- Wesfarmers plans to demerge its Coles supermarket division, creating a new top 30 company listed on the ASX.
- Macquarie Research has looked at the price performance of Australian listed companies following demergers in the past.
- It found that, on average, shares in the spun-off entity tend to fall before recovering after six months.
A little over a decade after being absorbed into the Wesfarmers empire, Australian supermarket chain Coles looks to be spun off into a separate listed entity on the ASX.
Compared to when it was last traded back in 2007, the competition and consumer environment is now incredibly different, creating uncertainty as to what its share price may do when it starts to trade.

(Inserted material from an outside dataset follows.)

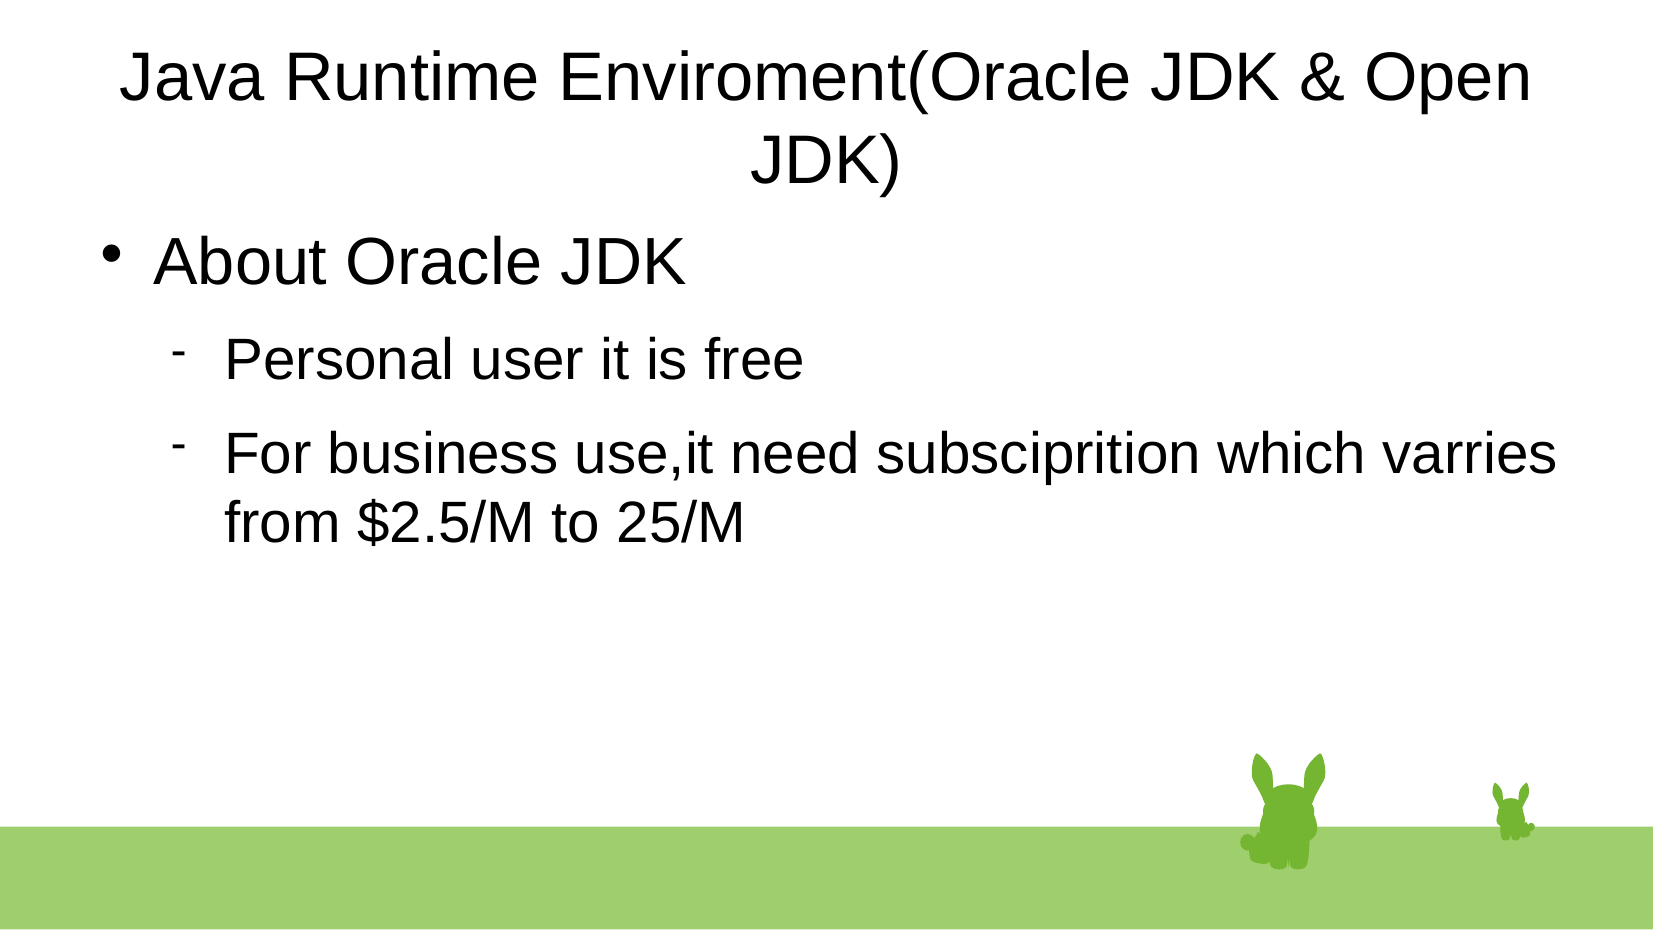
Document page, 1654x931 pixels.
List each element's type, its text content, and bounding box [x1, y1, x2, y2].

list About Oracle JDK Personal user it is free For business use,it need subsciprition which varries from $2.5/M to 25/M [82, 217, 1571, 757]
title Java Runtime Enviroment(Oracle JDK & Open JDK) [82, 37, 1571, 192]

While that’s yet to be determined, if history is any guide, it’s shares may struggle early on.
As seen in this chart from Macquarie Research, of the 38 demergers seen in Australia since 1995, the spun-off entity has generally fallen in the short to medium term.
“The child entity typically underperforms the market for the first few weeks following the spin-off. This continues generally for a period of 6 months,” Macquarie says, adding that “it is not until 12 months after the split that the child entity typically outperforms”.
In comparison, Macquarie says the parent entity is “typically flat leading into a demerger” before matching the broader market performance following the split.
While history suggests shares in Coles may struggle early on based prior demergers, it’s only an average and does not reflect the performance of every individual split seen over the past two decades.
What it does provide is a few hints as to how shares in both Wesfamers and Coles may fare when the demerger date is finalised.